La BNS poursuit ses interventions massives sur le marché des devises
Effet des interventions de la Banque nationale suisse (BNS) en vue de défendre le cours plancher de 1,20 franc pour un euro fixé il y a bientôt un an, les réserves en devises de l’institut d'émission ont une nouvelle fois augmenté au mois de juillet de 41,4 milliards de francs suisses pour atteindre quelque 406,5 milliards (338 milliards d’euros). Un rythme cependant en décélération puisque la hausse des réserves en devises était de 59 milliards en juin et de 66 milliards en mai. «La BNS pourrait être en train de remporter la bataille», estime même la Société Générale. Et d’ajouter que «la force récente des devises scandinaves reflète peut-être le fait que ceux qui cherchent à acheter des devises autres que l’euro se tourne plus vers le nord».
Reste que les interventions de la BNS sur le marché des devises ont conduit à un gonflement de son bilan, avec des réserves de change en hausse de 71% depuis avril à 414,3 milliards.
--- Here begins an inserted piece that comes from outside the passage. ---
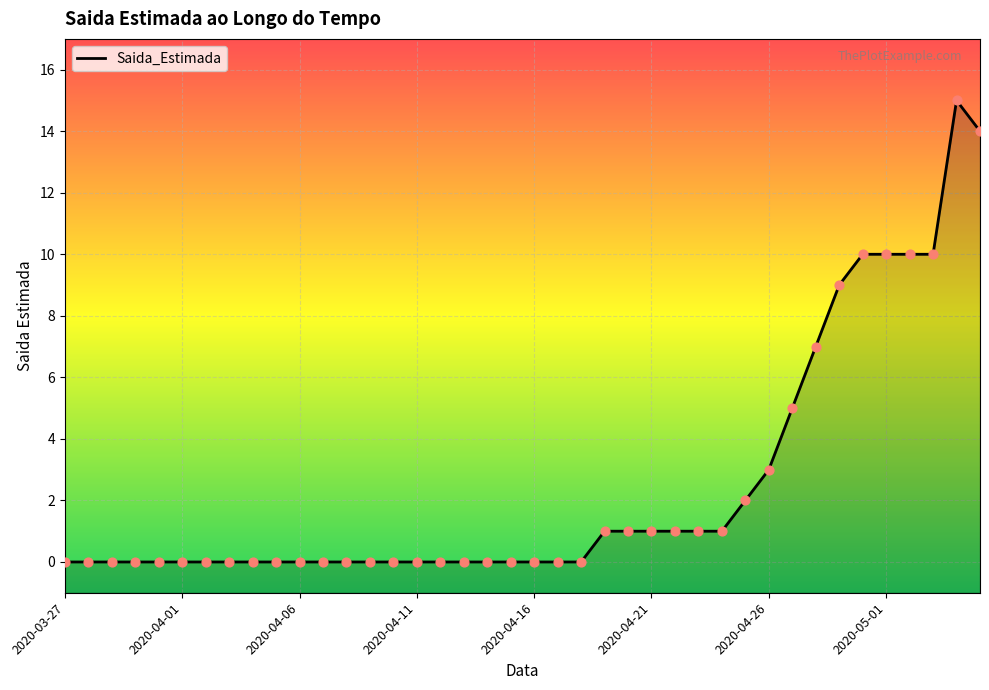

What is the change in value from 11 to 23?

+1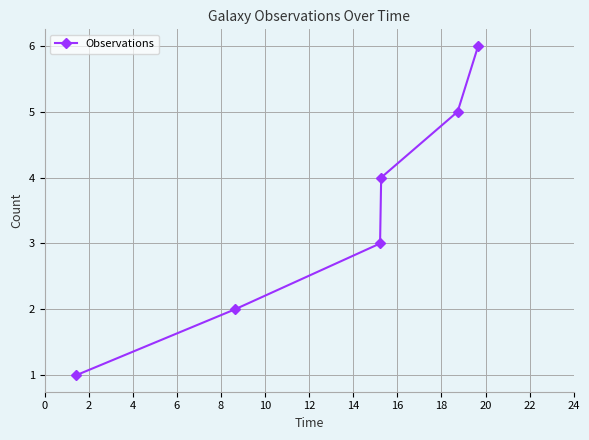

What is the maximum value shown in the chart?

6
A l’issue du premier semestre, ses réserves en euros se montaient à un niveau record de 219,5 milliards de francs, soit quelque 79 milliards de plus qu’un an auparavant. L’ensemble des placements en devises a bondi de 107,6 milliards à 365,1 milliards.
Traditionnellement, la BNS cherchait à recycler les euros achetés sur le marché en devises telles que la couronne suédoise, le dollar australien ou la livre sterling, afin de rééquilibrer ses réserves de change. Cependant, la proportion d’euros détenus par la banque centrale suisse est passée de 51% à 60% sur le seul deuxième trimestre, semblant indiquer un ralentissement de ce processus de recyclage des euros. «Les marchés vont s’attendre à ce que la BNS réinvestisse une partie de ces euros en autres devises», qui trouveront ainsi un «soutien dans les interventions futures de la BNS», précise Rabobank.
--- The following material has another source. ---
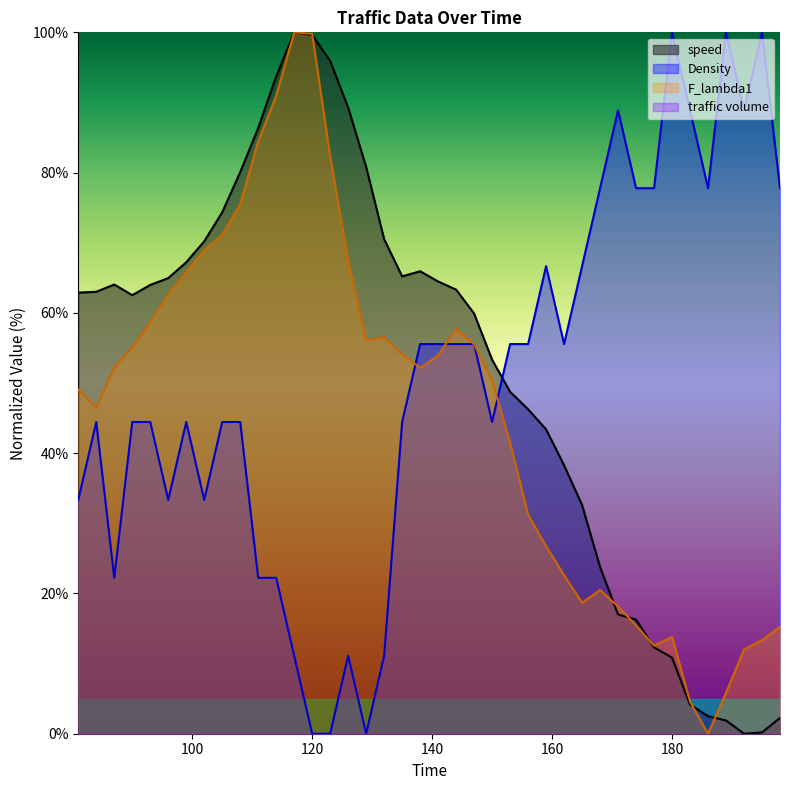

Between 141 and 156, which series saw the biggest shift?

F_lambda1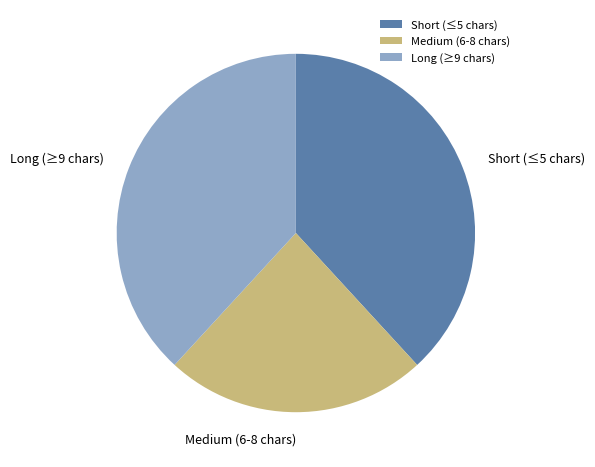

Approximately how many times larger is the value at Medium (6-8 chars) compared to Long (≥9 chars)?

0.6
«Nous suspectons la BNS d’avoir été un des plus gros intervenants sur le marché des devises ces dernières semaines et (elle) devrait le rester, particulièrement au mois d’août, durant lequel la liquidité est plus faible», estime Elsa Lignos, analyste change chez RBC Capital Markets. D’autant que la déflation perdure dans le pays avec un niveau des prix qui a chuté de 0,7% en juillet sur un an. «Tant qu’il y aura de la déflation, il n’y a aucune raison d’arrêter ce processus (d’intervention sur le marché des changes)», estime ainsi Jane Foley, stratégiste change chez Rabobank.